- **Work item**: Among the entries below, find all lines that include "ApiRoute" and copy them.

- **Source material**:
# # #
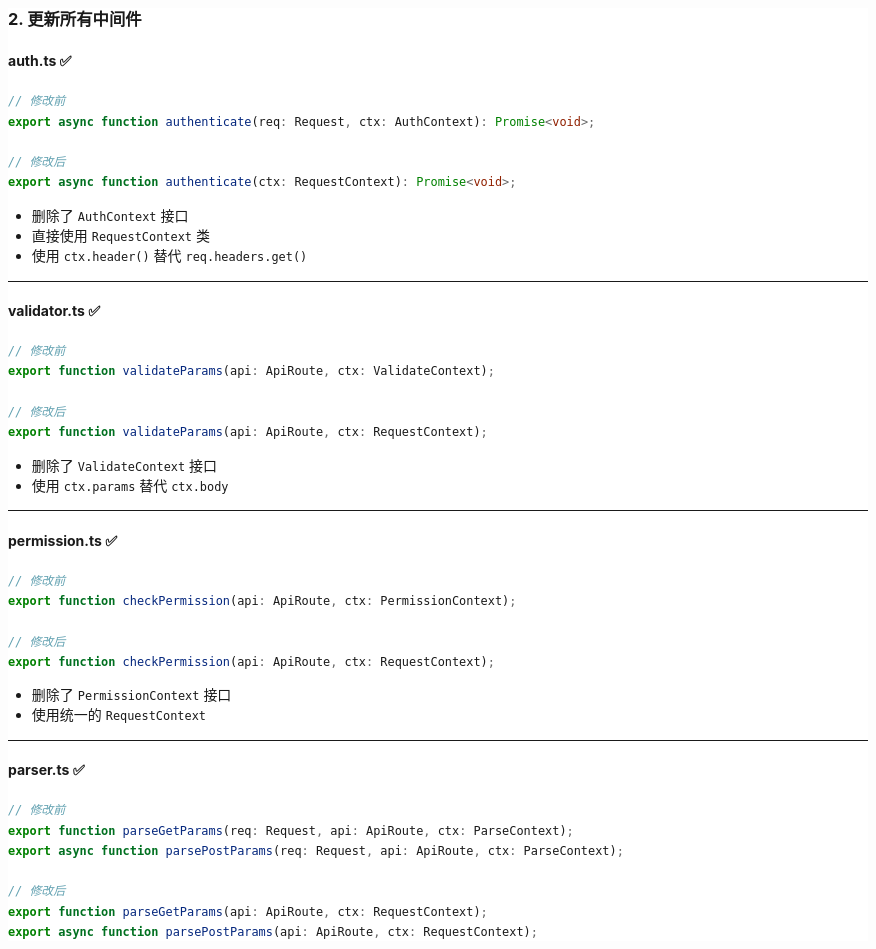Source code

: 
### 2. 更新所有中间件

#### auth.ts ✅

```typescript
// 修改前
export async function authenticate(req: Request, ctx: AuthContext): Promise<void>;

// 修改后
export async function authenticate(ctx: RequestContext): Promise<void>;
```

-   删除了 `AuthContext` 接口
-   直接使用 `RequestContext` 类
-   使用 `ctx.header()` 替代 `req.headers.get()`

---

#### validator.ts ✅

```typescript
// 修改前
export function validateParams(api: ApiRoute, ctx: ValidateContext);

// 修改后
export function validateParams(api: ApiRoute, ctx: RequestContext);
```

-   删除了 `ValidateContext` 接口
-   使用 `ctx.params` 替代 `ctx.body`

---

#### permission.ts ✅

```typescript
// 修改前
export function checkPermission(api: ApiRoute, ctx: PermissionContext);

// 修改后
export function checkPermission(api: ApiRoute, ctx: RequestContext);
```

-   删除了 `PermissionContext` 接口
-   使用统一的 `RequestContext`

---

#### parser.ts ✅

```typescript
// 修改前
export function parseGetParams(req: Request, api: ApiRoute, ctx: ParseContext);
export async function parsePostParams(req: Request, api: ApiRoute, ctx: ParseContext);

// 修改后
export function parseGetParams(api: ApiRoute, ctx: RequestContext);
export async function parsePostParams(api: ApiRoute, ctx: RequestContext);
```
# # #
- **Response**:
export function validateParams(api: ApiRoute, ctx: ValidateContext);
export function validateParams(api: ApiRoute, ctx: RequestContext);
export function checkPermission(api: ApiRoute, ctx: PermissionContext);
export function checkPermission(api: ApiRoute, ctx: RequestContext);
export function parseGetParams(req: Request, api: ApiRoute, ctx: ParseContext);
export async function parsePostParams(req: Request, api: ApiRoute, ctx: ParseContext);
export function parseGetParams(api: ApiRoute, ctx: RequestContext);
export async function parsePostParams(api: ApiRoute, ctx: RequestContext);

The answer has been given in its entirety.